Welcome to HCODX Online Compiler
Quick Start:
Ctrl+Enter Run code
Ctrl+S Save / Download
Ctrl+L Clear output
Select a language and start coding.
Welcome to HCODX Online Compiler
Quick Start:
Ctrl+Enter Run code
Ctrl+S Save / Download
Ctrl+L Clear output
Select a language and start coding.
Compile and run F# code online instantly with HCODX. Our free cloud-based F# compiler supports real-time execution, standard input, syntax highlighting, and code download. No installation or configuration required. Start coding in F# now.
Run F# instantly without installing any IDEs or configuring environments. Our cloud-based F# handles libraries, runtimes, and dependencies automatically so you can focus on writing code.
Whether you are studying algorithms in F#, practicing data structures in F#, or exploring functional programming, our tool provides real-time stdout/stderr feedback with interactive standard input support.
HCODX is a free online compiler and code runner: write code in your browser, execute it on a cloud sandbox, and interact with your program through a live terminal. Students use it for coursework and interview practice; developers use it to test snippets in 85+ languages without setting up a local environment.

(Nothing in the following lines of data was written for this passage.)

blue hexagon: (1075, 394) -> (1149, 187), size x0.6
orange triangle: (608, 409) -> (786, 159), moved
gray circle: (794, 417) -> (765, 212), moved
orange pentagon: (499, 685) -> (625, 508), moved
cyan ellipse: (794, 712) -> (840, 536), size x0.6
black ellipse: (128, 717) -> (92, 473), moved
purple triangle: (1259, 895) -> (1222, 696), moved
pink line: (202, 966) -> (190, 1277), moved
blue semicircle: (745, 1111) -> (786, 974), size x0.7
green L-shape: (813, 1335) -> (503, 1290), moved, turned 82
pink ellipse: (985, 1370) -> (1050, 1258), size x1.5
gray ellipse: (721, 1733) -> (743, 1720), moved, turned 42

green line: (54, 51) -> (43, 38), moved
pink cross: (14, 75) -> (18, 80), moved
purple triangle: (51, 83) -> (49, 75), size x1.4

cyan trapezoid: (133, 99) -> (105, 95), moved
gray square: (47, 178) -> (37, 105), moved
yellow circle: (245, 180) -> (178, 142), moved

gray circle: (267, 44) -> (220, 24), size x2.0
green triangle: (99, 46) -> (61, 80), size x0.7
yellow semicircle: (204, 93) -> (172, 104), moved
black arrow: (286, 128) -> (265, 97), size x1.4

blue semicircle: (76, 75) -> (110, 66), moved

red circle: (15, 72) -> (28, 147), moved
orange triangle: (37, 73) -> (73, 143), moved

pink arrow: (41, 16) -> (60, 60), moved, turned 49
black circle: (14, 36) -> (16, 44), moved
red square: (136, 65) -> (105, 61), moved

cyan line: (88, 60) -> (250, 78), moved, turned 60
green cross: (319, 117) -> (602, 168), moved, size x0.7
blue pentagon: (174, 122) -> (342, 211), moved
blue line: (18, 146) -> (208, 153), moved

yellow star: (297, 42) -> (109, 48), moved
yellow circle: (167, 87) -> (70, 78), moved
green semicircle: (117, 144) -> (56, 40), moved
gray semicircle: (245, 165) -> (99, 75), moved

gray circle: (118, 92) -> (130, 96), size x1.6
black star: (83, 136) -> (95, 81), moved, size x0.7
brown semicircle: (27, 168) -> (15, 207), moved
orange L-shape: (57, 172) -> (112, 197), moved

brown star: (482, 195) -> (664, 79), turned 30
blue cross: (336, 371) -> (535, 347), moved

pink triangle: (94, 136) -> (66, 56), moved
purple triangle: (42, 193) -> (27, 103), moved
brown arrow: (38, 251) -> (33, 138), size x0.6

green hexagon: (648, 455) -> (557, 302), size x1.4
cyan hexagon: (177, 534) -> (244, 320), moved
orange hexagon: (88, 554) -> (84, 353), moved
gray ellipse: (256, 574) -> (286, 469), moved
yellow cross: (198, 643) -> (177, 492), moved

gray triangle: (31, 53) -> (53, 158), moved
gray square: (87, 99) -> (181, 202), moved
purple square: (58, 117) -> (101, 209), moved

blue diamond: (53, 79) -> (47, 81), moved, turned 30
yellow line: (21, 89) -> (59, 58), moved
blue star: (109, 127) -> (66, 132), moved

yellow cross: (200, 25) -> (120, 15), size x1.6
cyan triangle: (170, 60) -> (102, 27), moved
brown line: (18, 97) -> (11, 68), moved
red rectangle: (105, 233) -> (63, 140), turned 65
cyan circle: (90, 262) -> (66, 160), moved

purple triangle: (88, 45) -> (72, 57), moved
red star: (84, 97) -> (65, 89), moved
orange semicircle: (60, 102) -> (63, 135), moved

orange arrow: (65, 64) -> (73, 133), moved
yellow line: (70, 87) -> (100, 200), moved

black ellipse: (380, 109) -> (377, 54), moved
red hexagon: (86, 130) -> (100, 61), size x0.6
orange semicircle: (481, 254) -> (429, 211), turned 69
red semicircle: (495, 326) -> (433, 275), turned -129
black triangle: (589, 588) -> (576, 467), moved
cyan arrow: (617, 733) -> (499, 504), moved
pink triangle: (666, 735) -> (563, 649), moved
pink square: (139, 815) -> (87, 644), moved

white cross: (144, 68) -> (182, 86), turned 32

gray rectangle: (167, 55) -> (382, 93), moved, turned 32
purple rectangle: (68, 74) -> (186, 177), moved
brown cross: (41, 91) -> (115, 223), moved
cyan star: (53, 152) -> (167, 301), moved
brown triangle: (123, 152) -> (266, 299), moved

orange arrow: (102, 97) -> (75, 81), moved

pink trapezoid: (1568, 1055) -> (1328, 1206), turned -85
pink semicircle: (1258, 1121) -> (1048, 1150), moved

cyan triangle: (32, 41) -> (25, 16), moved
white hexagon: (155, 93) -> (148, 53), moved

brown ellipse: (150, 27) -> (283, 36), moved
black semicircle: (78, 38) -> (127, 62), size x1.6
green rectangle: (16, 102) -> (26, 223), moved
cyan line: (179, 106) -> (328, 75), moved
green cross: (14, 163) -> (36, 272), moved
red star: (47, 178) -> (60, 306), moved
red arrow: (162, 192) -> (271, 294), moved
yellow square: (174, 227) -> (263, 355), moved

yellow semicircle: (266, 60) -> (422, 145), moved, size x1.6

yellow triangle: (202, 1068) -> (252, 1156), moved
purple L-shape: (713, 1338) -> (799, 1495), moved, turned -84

F# Interactive — fsi, the engine behind dotnet fsi — is how most F# developers actually explore code: no project files, no build step, just evaluate and see. It executes .fsx-style scripts and is the backbone of F#'s celebrated REPL-driven workflow, used for everything from data exploration to build scripting (the FAKE build system runs on it). Under the hood it's the same F# compiler and .NET runtime as compiled F#, so results are identical — you simply skip the ceremony. Scripting is a first-class scenario in current F# releases on modern .NET. On this page, fsi runs your script against a genuine interactive terminal: ReadLine pauses for your typed input and every printfn streams instantly.
let rec collatz steps n =
match n with
| 1L -> steps
| n when n % 2L = 0L -> collatz (steps + 1) (n / 2L)
| n -> collatz (steps + 1) (3L * n + 1L)
printf "Pick a starting number: "
let start = int64 (System.Console.ReadLine())
printfn "From %d, the Collatz sequence reaches 1 in %d steps." start (collatz 0 start)
printf "Pick another to compare: "
let second = int64 (System.Console.ReadLine())
let winner = if collatz 0 second > collatz 0 start then second else start
printfn "%d takes more steps. Try beating it!" winner
Reach for fsi when iteration speed matters more than a build artifact: sketching an algorithm, checking what the type checker infers, verifying a pattern match, or doing quick calculations with .NET libraries. It mirrors the workflow F# developers use daily in VS Code's FSI panel, so students learning F# in a functional programming course can practice the exact evaluate-inspect-refine loop their tooling expects. It's also handy for comparing script behavior against the compiled F# variant when debugging something subtle like startup or console encoding differences. HCODX is a free online F# editor, runner and interpreter — an IDE-grade compiler and playground to write and run code online, execute code with live output and live preview, no downloads or web server required.
Yes — even though fsi is a script evaluator, your code runs attached to this page's live terminal, so System.Console.ReadLine() blocks until you type a response. Prompts written with printf appear first, making multi-question interactive scripts work the same as they would in a local dotnet fsi session.
Pick fsi for exploration: it starts evaluating without a separate build, which suits quick experiments, homework snippets, and iterating on a function. Pick the compiled variant when you want behavior identical to a shipped binary. The language is the same; only the execution pipeline differs, and results match for typical code.
No — the sandbox has no network package restore, so #r "nuget: ..." won't fetch anything, and execution is limited to one script file. The full .NET base class library and FSharp.Core are available directly, which covers collections, LINQ-style Seq pipelines, regex, math, and JSON via System.Text.Json.